* Action item *
Rewrite the material from the line with "Question 6. A pupil is asked to record the volume" through the end, substituting "student" for "pupil" and keeping everything else the same. Omit the pictures.

* Saved data entries *
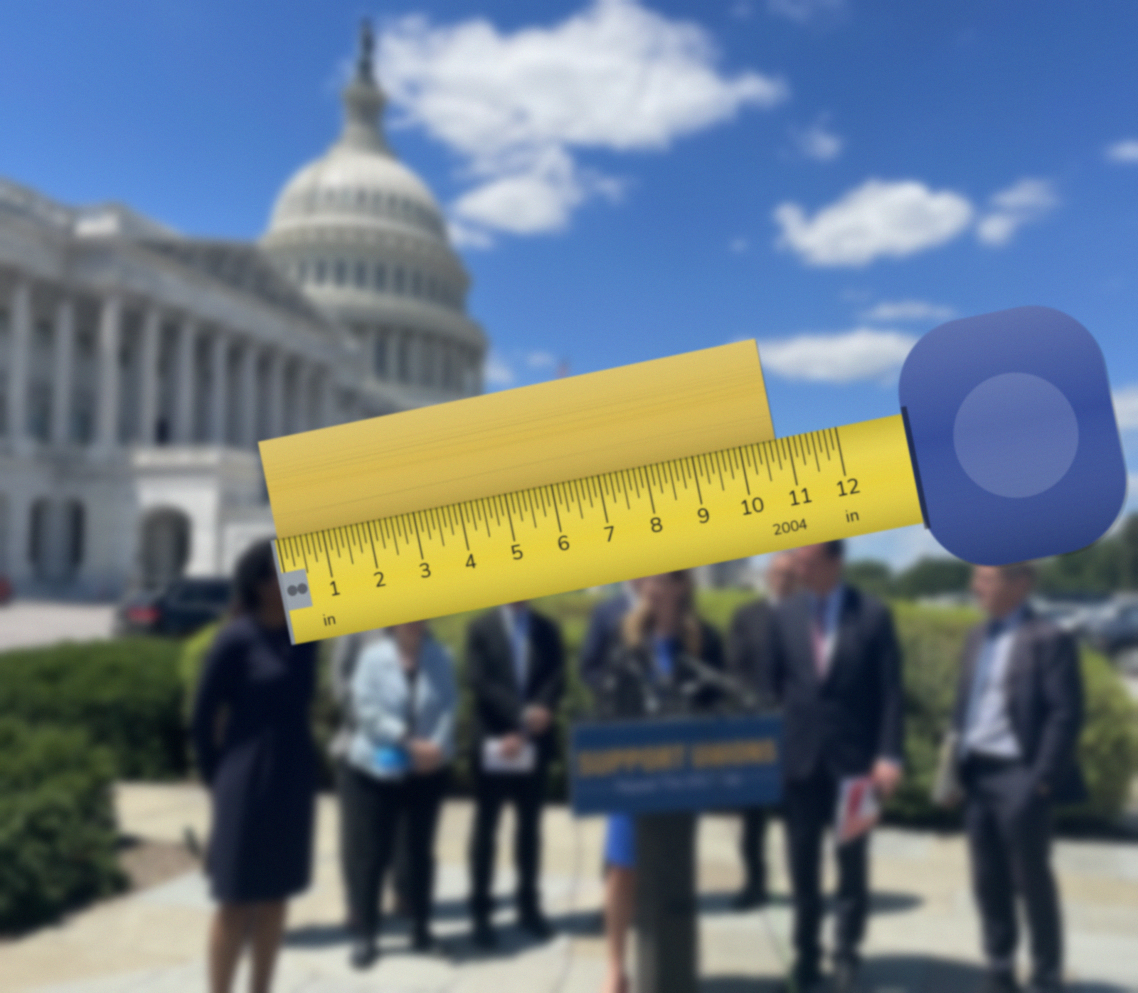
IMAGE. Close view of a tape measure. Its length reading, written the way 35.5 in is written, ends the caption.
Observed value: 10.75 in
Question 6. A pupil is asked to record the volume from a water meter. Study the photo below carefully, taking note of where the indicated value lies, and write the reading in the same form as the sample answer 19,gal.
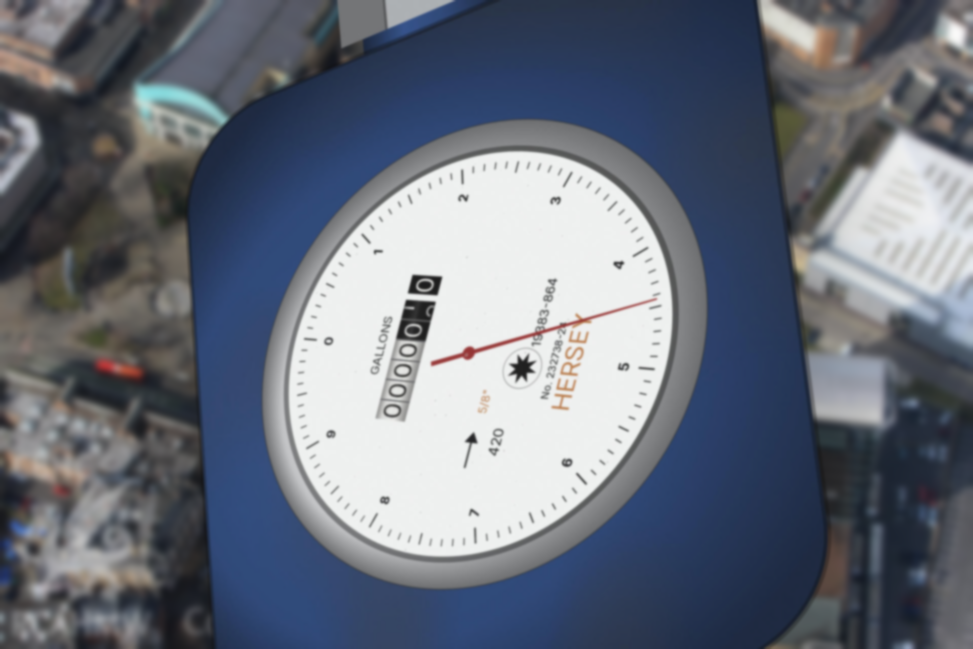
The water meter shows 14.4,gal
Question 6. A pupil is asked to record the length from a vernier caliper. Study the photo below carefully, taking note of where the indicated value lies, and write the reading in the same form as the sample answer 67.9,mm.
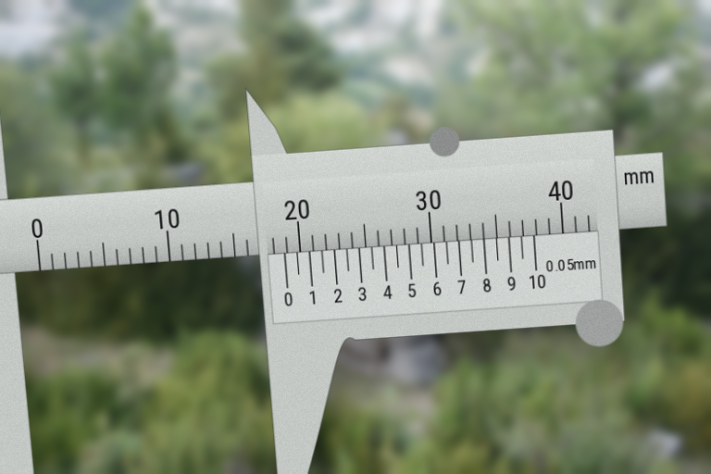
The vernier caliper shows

* Answer for this exercise *
Question 6. A student is asked to record the volume from a water meter. Study the photo below carefully, taking note of where the indicated value lies, and write the reading in the same form as the sample answer 19,gal.
The water meter shows 14.4,gal
Question 6. A student is asked to record the length from a vernier caliper. Study the photo below carefully, taking note of where the indicated value lies, and write the reading in the same form as the sample answer 67.9,mm.
The vernier caliper shows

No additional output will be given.